Similarly, Global Education and Training Expenditure is set to reach at least $10 trillion by 2030 as population growth in developing markets fuels a massive expansion and technology drives unprecedented re-skilling and up-skilling in developed economies.
And for K-12 learners in particular, more sustained periods of ‘learn at home’ would require further development of existing classroom-based content capability. For example, work is needed to develop more sophisticated assessment modules and platforms, as well as more advanced tutoring and mentoring applications.
So, could there be a future where students are in the physical classroom only 2 – 3 hours a day with a great deal of learning more personalised and online? “I think that’s an important question,” says Shah, though he concedes that other social systems for children and families would also need to adapt. “Smaller class sizes, more personalized and online learning models could ultimately offer improved student outcomes and better prepare younger students for a working life that will be primarily managed online. As a father of three young children I’d be very supportive of that.”
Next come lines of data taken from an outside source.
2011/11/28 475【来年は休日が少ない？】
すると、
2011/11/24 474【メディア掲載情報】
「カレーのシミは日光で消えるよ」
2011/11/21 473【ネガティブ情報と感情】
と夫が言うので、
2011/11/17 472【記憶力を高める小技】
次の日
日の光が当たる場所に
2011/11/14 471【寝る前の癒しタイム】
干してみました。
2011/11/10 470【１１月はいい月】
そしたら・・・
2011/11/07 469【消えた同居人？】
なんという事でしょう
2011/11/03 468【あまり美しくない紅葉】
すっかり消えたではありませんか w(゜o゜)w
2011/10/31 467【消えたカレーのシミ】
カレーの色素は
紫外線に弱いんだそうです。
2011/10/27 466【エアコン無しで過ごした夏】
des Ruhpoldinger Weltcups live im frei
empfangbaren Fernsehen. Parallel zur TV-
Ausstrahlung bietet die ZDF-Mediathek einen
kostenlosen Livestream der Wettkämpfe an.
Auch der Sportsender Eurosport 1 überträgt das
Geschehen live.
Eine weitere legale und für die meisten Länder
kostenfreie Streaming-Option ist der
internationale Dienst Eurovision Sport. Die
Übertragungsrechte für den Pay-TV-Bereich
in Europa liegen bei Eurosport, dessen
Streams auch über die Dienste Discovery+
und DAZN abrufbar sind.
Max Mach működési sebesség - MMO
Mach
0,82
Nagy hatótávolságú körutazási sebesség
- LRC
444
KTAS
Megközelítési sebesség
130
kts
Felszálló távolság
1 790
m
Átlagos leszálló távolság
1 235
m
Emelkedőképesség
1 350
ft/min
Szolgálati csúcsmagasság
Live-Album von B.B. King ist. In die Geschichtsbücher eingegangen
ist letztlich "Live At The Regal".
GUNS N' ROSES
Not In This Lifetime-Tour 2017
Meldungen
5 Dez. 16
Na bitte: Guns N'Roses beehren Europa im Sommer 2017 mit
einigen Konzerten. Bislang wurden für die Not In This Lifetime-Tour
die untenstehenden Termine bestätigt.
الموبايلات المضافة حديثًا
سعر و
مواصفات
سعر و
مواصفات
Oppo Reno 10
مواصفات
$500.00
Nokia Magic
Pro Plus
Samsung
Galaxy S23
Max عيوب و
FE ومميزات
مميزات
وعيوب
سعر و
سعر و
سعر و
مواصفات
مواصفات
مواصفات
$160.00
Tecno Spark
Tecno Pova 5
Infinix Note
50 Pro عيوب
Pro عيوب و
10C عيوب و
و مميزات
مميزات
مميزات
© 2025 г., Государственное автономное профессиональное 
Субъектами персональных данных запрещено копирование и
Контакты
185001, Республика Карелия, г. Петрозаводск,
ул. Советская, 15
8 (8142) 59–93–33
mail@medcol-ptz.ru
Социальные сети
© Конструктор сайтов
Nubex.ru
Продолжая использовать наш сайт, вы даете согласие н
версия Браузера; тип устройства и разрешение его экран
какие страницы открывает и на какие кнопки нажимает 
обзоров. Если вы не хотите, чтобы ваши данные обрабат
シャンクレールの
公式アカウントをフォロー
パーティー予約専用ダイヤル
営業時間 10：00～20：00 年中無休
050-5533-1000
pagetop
Sam Shah is Global Head of Services in Macquarie Capital, having joined the organisation in 2016. Sam has significant experience in M&A advisory, capital markets and leveraged financed transactions within the Knowledge and Business Services industries. He joined Macquarie from Credit Suisse, where he held a number of senior leadership including Managing Director and Head of Knowledge Services and Technology. Mr. Shah led franchise coverage at Credit Suisse globally since 2010 and executed on more than 50 transactions including the $350 million IPO of Nord Anglia and the sale of Relias Learning to Bertelsmann.
Flavia’s day begins when she and her family share a sit-down breakfast at the table which has become a communal eating, working and studying space. Since the outbreak of COVID-19 hit Hong Kong early 2020 the family has been studying and working from home.
After breakfast, her children in primary and secondary school start their day by dialling into a virtual classroom with the rest of their class.
This new normal of education-by-distance has required the family to restructure their lives and workdays around digital schoolwork, submitting homework electronically and interacting with learning modules within a virtual environment. For young children, this has also meant learning the art of self-motivation, discipline and not being tempted to scroll the internet when left unattended.
“There are different challenges during this unusual period but I’m appreciating the time at home as a family. We break for lunch together and it’s nice to connect throughout the day and not to be rushed,” says Flavia.
“A huge benefit to education-by-distance is that my kids have more time to develop their own interests. They now have time to learn new skills, like how to film content, edit and add sound effects. They’re creating their own YouTube channel. In my opinion, this is what a new education model could look like - proactive learning.”
Becoming accustomed to this new way of living has had its challenges but Flavia cites putting in place a tech-enabled routine as a saviour. Setting up routines like daily work calls, virtual classrooms where the children can connect in a virtual group, YouTube workout videos and Face Timing with friends have aided the family to flourish over the last few months.
“We are looking forward to going back to normal, there’s something about physical interaction that can never be replaced by software. But one thing I will retain is dedicated time for proactive online learning, not just for our kids but also for my husband and I.”
Flavia Lieu is a Senior Manager in Macquarie’s Corporate Affairs team. She lives in Hong Kong with her husband and two children.